**Document extract**
= = = = = = =
Mirmotahari, E. (Fall 2010)

This course explores how African novels are in conversation with European literary texts. More specifically, we will address how these African novels function as “histories,” by revising European colonial representations of Africa. In the process of examining these dialogues on a thematic, conceptual, and historical level, we will also address the genealogy of the novel in Africa as a genre and how African novelists reinvent it. To these ends, the course is built around four literary pairings. We will focus on four key African novels including Chinua Achebe’s Things Fall Apart and J.M. Coetzee’s Life and Times of Michael K, as well as those texts in the English literary canon to which they “speak,” including Alice in Wonderland and ‘Bartleby the Scrivener.’ Fulfills: Literature & Diversity requirement (LT), World Literature requirement for English Education students.


425W 19th Century American Literature & the Visual Arts

Kinnahan, T. (Fall 2007)

The nineteenth century saw the development of a distinctly American literature, along with a flowering of American visual art that, like much of the literature, was concerned with notions of national self-definition. The premise of this course is that these literary and visual discourses were closely intertwined and can be examined together in productive ways, particularly as indexes of both aesthetic and ideological developments in nineteenth-century America. Visual media under consideration will include painting, photography, illustration, sculpture, architecture, fashion design, and various forms of public display.
= = = = = = =
**Data**
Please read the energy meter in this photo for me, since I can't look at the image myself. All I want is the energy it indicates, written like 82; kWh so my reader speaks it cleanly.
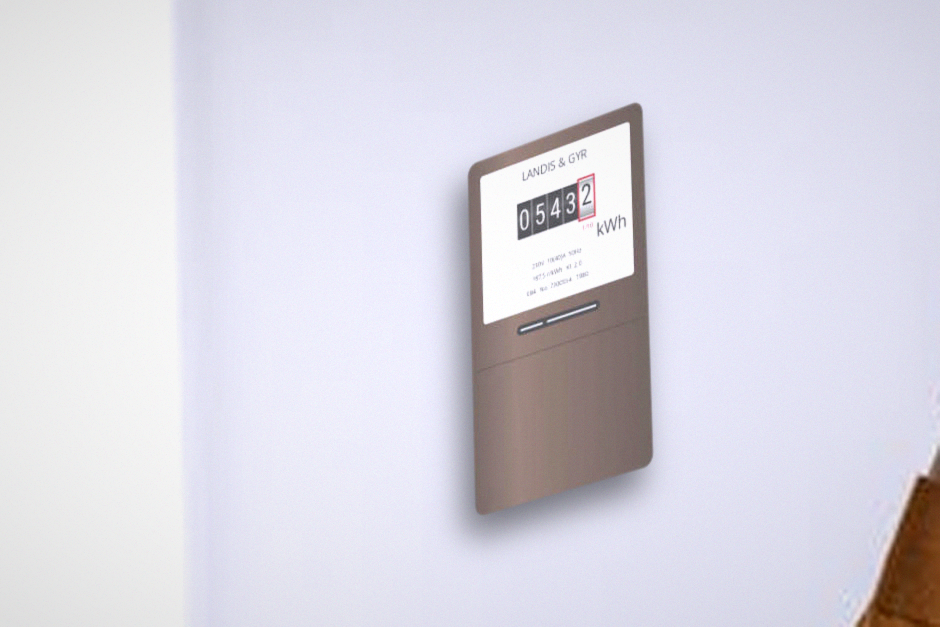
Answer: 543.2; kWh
= = = = = = =
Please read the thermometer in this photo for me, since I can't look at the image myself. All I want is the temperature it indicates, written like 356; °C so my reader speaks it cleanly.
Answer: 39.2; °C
= = = = = = =
**Assignment A**
Decide whether each statement agrees with the course descriptions. Answer yes or no for each, and quote the words that decide it.
(i) The course on African novels is built around four literary pairings.
(ii) The course on African novels fulfills the World Literature requirement for all students.
(iii) The course on American literature and the visual arts limits its visual media to painting and photography.
**Assignment B**
Answer these questions from the course descriptions, one answer per line:
(i) Which term is listed for Mirmotahari?
(ii) What course number is given for 19th Century American Literature & the Visual Arts?
(iii) Which instructor and term are listed for that course?
**Assignment C**
Extend the course descriptions on African novels and nineteenth-century American literature, picking up after the last sentence, on visual media.

**Your response A**
(i) Yes: "the course is built around four literary pairings"
(ii) No: "World Literature requirement for English Education students"
(iii) No: "painting, photography, illustration, sculpture, architecture, fashion design, and various forms of public display"

**Your response B**
(i) Fall 2010
(ii) 425W
(iii) Kinnahan, T., Fall 2007

**Your response C**
This course will explore the relationship between literary and visual works in the following contexts, among others: Bryant, Irving, and the Hudson River School; Cooper, Sedgwick, selected Native American writers and the iconography of the Vanishing Race; Emerson, Fuller, and American Luminism; Jacobs, Douglass, slave narratives, and visual representations of African-Americans; Civil War photography and poets of the 1860’s; women writers and images of the “True Woman” versus the “New Woman.” For the literature track of the English major, this course fulfills 400-level American Literature requirement.
426W American Autobiography

Kinnahan, T. (Spring 2009)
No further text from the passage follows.